This study traces the evolution of word-embedding techniques in NLP by analyzing 149 articles from 1954 to 2025, revealing a dramatic post-GPT-3 paradigm shift where contextual and sentence-level methods now dominate at 6.4X the odds of the pre-GPT-3 era, with significant growth in team sizes and emergence of 30 new techniques.

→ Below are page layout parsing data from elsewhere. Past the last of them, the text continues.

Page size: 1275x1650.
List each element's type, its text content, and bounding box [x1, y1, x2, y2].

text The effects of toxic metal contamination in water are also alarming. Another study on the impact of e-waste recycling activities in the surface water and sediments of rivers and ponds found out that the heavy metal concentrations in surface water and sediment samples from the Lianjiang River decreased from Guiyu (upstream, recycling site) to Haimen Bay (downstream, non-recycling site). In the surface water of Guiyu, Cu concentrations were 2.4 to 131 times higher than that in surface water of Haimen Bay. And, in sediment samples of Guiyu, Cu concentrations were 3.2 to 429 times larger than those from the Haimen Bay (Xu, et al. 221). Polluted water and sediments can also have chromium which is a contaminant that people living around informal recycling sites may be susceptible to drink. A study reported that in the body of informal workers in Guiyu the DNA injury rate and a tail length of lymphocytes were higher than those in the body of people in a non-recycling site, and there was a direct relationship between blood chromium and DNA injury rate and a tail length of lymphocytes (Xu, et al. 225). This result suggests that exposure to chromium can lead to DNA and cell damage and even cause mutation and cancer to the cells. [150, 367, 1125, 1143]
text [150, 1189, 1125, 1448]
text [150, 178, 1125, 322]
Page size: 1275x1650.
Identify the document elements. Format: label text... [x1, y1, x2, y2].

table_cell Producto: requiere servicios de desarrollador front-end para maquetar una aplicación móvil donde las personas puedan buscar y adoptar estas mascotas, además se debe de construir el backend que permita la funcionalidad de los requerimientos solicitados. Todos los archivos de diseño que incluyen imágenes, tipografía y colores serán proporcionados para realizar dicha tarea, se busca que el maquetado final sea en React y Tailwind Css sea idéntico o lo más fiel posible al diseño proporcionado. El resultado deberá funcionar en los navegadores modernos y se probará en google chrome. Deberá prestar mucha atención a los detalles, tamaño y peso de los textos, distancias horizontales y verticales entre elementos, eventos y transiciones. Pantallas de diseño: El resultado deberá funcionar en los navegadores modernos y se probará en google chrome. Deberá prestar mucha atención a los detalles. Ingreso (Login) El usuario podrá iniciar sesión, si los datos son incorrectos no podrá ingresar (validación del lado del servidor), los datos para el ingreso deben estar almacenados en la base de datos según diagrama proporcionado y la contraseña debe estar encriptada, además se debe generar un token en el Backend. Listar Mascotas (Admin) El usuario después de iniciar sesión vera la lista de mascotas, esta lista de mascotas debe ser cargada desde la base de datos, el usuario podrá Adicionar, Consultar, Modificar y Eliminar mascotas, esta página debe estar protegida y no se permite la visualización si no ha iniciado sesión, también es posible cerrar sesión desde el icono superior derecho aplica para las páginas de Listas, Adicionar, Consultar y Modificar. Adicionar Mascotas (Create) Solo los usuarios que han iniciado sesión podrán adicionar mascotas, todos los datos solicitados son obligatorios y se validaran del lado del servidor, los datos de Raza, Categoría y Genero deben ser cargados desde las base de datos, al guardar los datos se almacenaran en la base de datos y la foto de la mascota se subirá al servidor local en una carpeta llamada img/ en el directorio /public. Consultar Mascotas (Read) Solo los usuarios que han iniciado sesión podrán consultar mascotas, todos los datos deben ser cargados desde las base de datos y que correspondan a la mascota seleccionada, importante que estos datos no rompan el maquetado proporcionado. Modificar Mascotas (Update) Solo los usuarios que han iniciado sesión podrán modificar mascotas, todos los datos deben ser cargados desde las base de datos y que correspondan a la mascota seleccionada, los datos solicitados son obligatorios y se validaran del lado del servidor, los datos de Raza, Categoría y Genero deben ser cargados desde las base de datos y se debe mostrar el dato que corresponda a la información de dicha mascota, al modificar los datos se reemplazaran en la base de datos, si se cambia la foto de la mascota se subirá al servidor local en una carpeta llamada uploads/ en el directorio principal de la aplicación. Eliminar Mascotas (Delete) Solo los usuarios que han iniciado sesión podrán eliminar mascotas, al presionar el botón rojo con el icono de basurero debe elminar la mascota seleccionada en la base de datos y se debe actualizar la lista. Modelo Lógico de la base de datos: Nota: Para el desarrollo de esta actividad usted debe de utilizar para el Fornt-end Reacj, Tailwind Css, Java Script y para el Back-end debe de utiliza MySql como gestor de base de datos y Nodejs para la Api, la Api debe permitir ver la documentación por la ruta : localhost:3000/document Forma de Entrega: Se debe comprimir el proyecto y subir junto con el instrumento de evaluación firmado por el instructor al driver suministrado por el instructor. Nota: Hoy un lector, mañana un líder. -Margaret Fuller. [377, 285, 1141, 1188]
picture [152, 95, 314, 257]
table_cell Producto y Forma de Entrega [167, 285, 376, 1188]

This work traces the evolution of word-embedding techniques within the natural language processing (NLP) literature. We collect and analyze 149 research articles spanning the period from 1954 to 2025, providing both a comprehensive methodological review and a data-driven bibliometric analysis of how representation learning has developed over seven decades. Our study covers four major embedding paradigms, statistical representation-based methods (one-hot encoding, bag-of-words, TF-IDF), static word embeddings (Word2Vec, GloVe, FastText), contextual word embeddings (ELMo, BERT, GPT), and sentence/document embeddings, critically discussing the strengths, limitations, and intellectual lineage connecting each category. Beyond the methodological survey, we conduct a formal era comparison using GPT-3's release as a dividing line, applying seven hypothesis tests to quantify shifts in research focus, collaboration patterns, and institutional involvement. Our analysis reveals a dramatic post-GPT-3 paradigm shift: contextual and sentence-level methods now dominate at 6.4X the odds of the pre-GPT-3 era, mean team sizes have grown significantly (p = 0.018), and 30 entirely new techniques have emerged while 54 pre-GPT-3 methods received no further attention. These findings, combined with evidence of rising industry involvement, provide a quantitative account of how the field's epistemic priorities have been reshaped by the advent of large language models.